Athletes and delegation members have to follow an activity plan in getting from one venue to another, one of the dozens of protocols to guarantee the safety and health of everyone participating in the Olympics.
US Women’s Open champion Yuka Saso, according to Araneta, is already in town but prefers to stay in a hotel closer to the golf venue.
“Yuka arrived on Monday and she is staying at the Okura Hotel with his father-coach Masakazu, as well as his coaching team,” Araneta said.
The Kasumigaseki Country Club, which is hosting both the men and women competitions, is a good 70 kms—an over an hour drive from the Olympic Village—prompting Saso’s team to relocate to a hotel.

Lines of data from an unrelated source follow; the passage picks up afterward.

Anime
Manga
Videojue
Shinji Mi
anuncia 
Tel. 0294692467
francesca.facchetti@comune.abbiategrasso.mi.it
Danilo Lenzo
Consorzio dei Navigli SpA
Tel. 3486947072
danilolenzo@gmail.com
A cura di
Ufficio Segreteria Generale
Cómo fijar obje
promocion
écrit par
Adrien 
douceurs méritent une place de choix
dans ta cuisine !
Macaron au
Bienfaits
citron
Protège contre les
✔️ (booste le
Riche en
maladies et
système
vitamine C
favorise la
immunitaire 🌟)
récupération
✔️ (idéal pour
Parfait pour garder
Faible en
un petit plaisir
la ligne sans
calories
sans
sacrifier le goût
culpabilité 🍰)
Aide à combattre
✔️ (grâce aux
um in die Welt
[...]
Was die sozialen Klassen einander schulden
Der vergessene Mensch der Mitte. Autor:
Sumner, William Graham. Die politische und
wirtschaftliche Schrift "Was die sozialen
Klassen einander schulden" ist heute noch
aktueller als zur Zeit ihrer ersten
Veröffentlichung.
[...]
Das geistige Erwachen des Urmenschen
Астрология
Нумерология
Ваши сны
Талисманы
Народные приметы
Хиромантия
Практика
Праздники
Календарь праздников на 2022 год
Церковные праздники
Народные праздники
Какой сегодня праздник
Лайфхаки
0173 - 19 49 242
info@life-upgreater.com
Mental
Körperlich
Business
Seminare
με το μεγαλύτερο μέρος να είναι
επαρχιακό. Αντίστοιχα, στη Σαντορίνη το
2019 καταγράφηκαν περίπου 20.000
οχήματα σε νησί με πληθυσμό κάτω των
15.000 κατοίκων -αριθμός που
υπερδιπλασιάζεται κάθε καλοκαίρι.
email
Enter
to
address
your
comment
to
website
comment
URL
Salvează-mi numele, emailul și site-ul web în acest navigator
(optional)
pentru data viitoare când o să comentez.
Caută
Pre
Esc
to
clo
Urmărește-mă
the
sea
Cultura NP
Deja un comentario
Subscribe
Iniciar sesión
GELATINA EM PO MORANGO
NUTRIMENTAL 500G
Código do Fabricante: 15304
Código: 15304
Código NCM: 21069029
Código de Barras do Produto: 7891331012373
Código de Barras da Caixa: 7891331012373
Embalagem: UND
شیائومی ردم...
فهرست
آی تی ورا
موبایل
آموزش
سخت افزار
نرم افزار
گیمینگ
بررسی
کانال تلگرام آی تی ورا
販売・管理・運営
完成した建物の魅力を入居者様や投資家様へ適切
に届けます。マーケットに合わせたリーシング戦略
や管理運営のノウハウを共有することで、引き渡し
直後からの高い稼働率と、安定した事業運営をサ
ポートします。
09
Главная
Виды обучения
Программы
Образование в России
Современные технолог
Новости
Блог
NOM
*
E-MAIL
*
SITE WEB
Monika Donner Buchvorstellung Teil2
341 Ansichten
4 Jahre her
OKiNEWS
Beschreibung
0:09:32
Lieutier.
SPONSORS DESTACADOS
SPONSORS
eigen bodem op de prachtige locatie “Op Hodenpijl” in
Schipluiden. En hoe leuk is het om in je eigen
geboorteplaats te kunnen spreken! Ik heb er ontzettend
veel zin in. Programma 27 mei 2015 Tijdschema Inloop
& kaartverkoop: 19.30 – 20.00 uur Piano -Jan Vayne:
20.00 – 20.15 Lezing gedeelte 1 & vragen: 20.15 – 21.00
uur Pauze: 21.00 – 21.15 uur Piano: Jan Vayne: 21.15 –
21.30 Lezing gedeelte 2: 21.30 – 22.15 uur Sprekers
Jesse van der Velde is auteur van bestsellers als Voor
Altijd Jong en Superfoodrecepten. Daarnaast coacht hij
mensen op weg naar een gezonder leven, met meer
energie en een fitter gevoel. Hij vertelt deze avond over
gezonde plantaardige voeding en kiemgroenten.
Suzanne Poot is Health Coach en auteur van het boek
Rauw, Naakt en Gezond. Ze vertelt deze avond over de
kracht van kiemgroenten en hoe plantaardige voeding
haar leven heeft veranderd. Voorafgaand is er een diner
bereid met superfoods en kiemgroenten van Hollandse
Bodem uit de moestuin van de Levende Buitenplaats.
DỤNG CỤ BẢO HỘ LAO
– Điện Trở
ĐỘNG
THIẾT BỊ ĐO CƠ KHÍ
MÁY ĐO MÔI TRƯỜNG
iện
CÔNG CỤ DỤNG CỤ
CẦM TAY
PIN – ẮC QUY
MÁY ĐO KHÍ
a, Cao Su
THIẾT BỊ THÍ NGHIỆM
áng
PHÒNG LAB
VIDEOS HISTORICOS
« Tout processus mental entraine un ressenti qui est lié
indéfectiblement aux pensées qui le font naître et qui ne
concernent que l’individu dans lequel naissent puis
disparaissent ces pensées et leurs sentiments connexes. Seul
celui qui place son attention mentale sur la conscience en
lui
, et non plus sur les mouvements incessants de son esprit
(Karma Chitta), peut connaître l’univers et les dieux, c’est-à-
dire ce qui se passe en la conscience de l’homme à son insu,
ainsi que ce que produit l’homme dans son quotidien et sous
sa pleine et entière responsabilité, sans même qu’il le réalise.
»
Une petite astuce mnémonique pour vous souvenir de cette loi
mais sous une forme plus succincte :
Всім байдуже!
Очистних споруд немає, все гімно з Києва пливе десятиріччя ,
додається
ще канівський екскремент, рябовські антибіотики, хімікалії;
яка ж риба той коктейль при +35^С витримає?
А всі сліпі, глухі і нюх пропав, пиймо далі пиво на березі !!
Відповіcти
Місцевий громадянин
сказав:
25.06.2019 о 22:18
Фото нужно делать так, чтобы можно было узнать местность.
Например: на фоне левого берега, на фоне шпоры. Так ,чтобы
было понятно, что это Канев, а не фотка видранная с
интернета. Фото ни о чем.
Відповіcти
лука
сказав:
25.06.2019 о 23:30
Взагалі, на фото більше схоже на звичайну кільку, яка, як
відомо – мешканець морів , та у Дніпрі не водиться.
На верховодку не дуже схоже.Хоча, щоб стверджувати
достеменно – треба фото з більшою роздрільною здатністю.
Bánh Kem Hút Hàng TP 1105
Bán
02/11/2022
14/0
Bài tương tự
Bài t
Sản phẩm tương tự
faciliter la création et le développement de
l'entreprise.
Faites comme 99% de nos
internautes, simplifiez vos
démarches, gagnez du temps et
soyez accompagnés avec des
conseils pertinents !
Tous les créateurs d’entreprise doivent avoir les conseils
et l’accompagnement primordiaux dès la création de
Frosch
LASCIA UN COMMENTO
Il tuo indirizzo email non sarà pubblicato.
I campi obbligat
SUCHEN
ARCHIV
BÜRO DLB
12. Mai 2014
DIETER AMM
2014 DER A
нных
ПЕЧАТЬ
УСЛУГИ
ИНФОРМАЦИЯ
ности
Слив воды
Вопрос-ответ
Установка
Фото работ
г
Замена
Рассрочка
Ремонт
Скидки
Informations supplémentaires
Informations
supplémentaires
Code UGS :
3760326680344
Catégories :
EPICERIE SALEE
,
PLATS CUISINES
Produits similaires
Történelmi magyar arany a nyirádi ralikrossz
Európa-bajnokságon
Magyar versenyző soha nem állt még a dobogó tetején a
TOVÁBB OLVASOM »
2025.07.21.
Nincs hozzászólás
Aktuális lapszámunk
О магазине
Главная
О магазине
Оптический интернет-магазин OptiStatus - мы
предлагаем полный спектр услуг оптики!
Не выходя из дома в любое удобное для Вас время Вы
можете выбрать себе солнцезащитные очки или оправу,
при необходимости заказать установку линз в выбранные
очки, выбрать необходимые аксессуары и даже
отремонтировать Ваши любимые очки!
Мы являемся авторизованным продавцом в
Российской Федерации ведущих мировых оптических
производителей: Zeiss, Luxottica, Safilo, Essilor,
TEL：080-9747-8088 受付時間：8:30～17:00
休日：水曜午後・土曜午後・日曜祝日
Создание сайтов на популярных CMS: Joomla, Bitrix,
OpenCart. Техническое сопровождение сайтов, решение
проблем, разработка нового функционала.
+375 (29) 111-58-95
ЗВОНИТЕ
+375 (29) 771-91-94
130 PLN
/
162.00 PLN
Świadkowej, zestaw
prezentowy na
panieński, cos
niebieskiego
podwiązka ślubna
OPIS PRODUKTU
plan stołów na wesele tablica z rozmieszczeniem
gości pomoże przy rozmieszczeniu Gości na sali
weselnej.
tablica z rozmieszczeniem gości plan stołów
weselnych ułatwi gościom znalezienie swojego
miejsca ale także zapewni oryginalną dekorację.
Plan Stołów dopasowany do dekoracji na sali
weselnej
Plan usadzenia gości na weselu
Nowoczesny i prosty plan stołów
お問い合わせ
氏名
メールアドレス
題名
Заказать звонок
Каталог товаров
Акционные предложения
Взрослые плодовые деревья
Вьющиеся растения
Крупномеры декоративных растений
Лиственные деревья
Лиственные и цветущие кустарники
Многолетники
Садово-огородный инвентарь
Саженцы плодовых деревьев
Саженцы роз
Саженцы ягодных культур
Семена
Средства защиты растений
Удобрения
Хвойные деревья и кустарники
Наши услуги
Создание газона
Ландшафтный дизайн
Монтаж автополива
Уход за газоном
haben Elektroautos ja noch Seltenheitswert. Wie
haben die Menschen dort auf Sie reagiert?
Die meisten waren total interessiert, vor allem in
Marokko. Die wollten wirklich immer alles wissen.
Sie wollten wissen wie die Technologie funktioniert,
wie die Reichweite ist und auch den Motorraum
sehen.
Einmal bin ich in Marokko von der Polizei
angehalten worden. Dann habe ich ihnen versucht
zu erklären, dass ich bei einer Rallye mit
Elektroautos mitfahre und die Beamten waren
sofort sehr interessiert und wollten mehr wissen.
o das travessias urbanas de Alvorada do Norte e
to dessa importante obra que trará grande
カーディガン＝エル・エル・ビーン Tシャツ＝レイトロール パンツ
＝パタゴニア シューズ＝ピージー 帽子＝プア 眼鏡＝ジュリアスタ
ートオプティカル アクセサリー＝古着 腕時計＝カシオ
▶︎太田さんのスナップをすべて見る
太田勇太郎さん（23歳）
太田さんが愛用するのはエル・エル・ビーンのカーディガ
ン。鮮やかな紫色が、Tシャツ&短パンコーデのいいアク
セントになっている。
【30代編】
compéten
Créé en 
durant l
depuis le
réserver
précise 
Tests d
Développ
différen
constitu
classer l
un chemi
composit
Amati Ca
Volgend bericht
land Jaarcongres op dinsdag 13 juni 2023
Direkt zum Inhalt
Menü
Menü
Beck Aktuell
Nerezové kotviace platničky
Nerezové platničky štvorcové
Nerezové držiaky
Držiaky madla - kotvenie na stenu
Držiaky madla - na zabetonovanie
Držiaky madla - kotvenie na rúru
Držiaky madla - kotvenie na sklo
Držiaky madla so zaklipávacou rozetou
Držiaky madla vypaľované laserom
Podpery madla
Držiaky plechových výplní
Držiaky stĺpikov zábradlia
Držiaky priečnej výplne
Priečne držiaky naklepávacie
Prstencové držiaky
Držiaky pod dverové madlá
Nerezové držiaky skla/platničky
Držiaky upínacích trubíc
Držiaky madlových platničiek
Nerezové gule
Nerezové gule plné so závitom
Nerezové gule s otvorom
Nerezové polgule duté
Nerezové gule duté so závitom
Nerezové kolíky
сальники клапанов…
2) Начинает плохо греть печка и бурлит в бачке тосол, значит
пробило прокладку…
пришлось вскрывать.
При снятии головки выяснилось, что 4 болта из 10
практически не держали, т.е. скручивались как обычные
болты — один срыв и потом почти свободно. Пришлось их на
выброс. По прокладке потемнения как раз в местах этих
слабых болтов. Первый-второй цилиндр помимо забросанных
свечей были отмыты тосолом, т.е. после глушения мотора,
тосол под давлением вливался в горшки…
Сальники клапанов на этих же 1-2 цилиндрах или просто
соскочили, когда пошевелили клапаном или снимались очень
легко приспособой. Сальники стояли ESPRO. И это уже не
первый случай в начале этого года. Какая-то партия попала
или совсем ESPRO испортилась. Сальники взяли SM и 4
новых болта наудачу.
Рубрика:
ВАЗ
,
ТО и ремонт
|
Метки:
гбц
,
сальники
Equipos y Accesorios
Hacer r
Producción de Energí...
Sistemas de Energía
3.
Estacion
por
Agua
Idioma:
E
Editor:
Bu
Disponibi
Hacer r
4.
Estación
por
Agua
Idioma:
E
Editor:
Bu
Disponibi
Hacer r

Bianca Pagdanganan and Juvic Pagunsan will also stay at separate hotels near the venue.
There are 60 golfers from at least 36 nations competing in Olympic golf.
The men’s contest is set from July 29 to August 2 and the women will follow suit from August 4 to 7.
Mariano also bared that boxer Irish Magno hurt her right ankle while jumping rope on Monday, but thanks to coach Nolito “Boy” Velasco, the injury was immediately contained.
“Nilagyan ko kaagad ng yelo at ‘nung tinignan ni Doc Randy (Molo, team doctor). ok na siya,” Velasco said.
Mariano said pole vaulter EJ Obiena is due at the village at noon on Friday, while runner Kristina Knott is staying in a hotel in Nagasaki where the athletics training venue is located.